Problem details: Give the number of lines in the data below where the string "Сибири" occurs, and nothing else.

▬▬▬▬▬▬▬▬▬▬

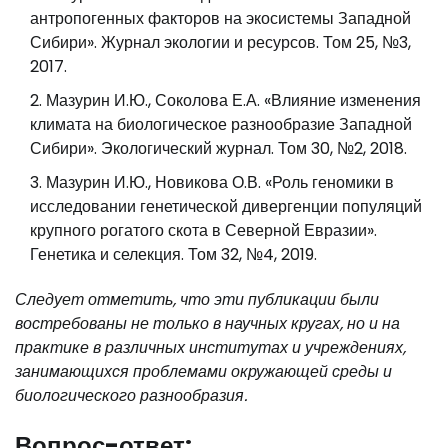
антропогенных факторов на экосистемы Западной
Сибири». Журнал экологии и ресурсов. Том 25, №3,
2017.
Мазурин И.Ю., Соколова Е.А. «Влияние изменения
климата на биологическое разнообразие Западной
Сибири». Экологический журнал. Том 30, №2, 2018.
Мазурин И.Ю., Новикова О.В. «Роль геномики в
исследовании генетической дивергенции популяций
крупного рогатого скота в Северной Евразии».
Генетика и селекция. Том 32, №4, 2019.
Следует отметить, что эти публикации были
востребованы не только в научных кругах, но и на
практике в различных институтах и учреждениях,
занимающихся проблемами окружающей среды и
биологического разнообразия.
Вопрос-ответ:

▬▬▬▬▬▬▬▬▬▬

Finished task: 2